Guinée: Un jeune tué à Conakry lors d'une journée «ville morte»

Photo: © RFI/Carol Valade
Dans les quartiers favorables à l'opposition de Conakry, la circulation n'a repris qu'en fin de journée, mardi 16 octobre (photo d'illustration).

Un jeune a été tué mardi 16 octobre à Conakry lors de la seconde journée « ville morte » organisée par l'opposition guinéenne qui dénonce la corruption et des manipulations dans la mise en place des conseils communaux.

Comme lundi, la route traversant les quartiers réputés favorables à l'opposition était bloquée à Conakry, la capitale guinéenne. L'intervention musclée de policiers dans la matinée n'a pas permis de déloger les jeunes qui avaient installé des pierres et des pneus brûlés pour empêcher le passage.

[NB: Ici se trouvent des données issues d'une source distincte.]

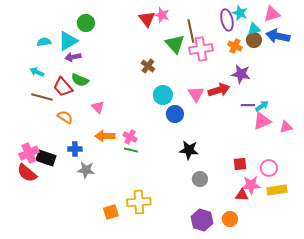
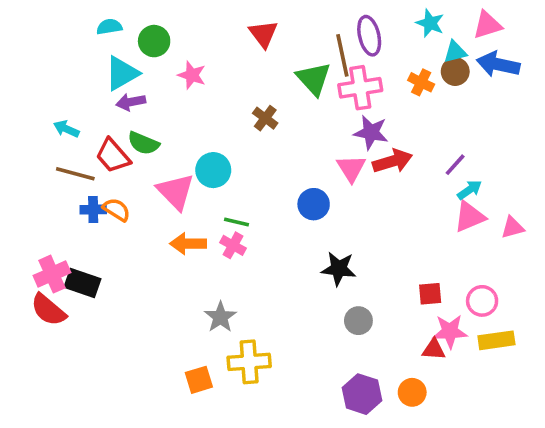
pink star: (162, 15) -> (192, 75), moved
purple ellipse: (227, 20) -> (369, 36), moved
cyan semicircle: (44, 42) -> (109, 27), moved
purple star: (241, 74) -> (371, 132), moved
cyan circle: (163, 95) -> (213, 170), moved
purple line: (248, 105) -> (455, 165), moved, turned -48
pink triangle: (98, 107) -> (176, 192), size x1.6
blue cross: (75, 149) -> (93, 210), moved
green line: (131, 150) -> (237, 222), moved
gray star: (86, 170) -> (220, 317), moved, turned 30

Cette intervention de la brigade anticriminalité (BAC) a coûté la vie à un jeune homme, victime d'un tir des forces de l'ordre, comme en témoigne l'un de ses proches. « Les forces de l'ordre ont pourchassé les jeunes et il a été atteint par une balle à la poitrine, rapporte-t-il. Un ami du quartier m'a appelé et m'a dit qu'un autre jeune avait été tabassé par les forces de l'ordre. »

Dans ces quartiers-là de Conakry, la circulation a repris petit à petit en fin de journée.

Des blessés à Kindia

La tension est également très forte à Kindia, à une centaine de kilomètres de la capitale, où l'entrée en fonction du maire est contestée par les opposants de l'UFDG. Routes bloquées, magasins fermés. Plusieurs personnes ont été blessées dans des affrontements entre militants de l'opposition et du parti au pouvoir. On compte aussi des dégâts matériels, une mosquée et des maisons attaquées, ainsi que certaines boutiques pillées.

A Kindia, les forces de l'ordre ne sont pas intervenues directement, elles ont utilisé des gaz lacrymogènes pour maintenir les manifestants à distance des lieux stratégiques, comme la mairie.

Plus de sept mois après les élections locales, l'opposition guinéenne dénonce des irrégularités quant à l'installation des exécutifs communaux. Elle accuse notamment le Rassemblement du peuple guinéen (RPG), le parti au pouvoir, de corruption. Elle l'accuse aussi de n'installer les exécutifs qu'au compte-gouttes, une fois certain que les conseillers lui seront favorables.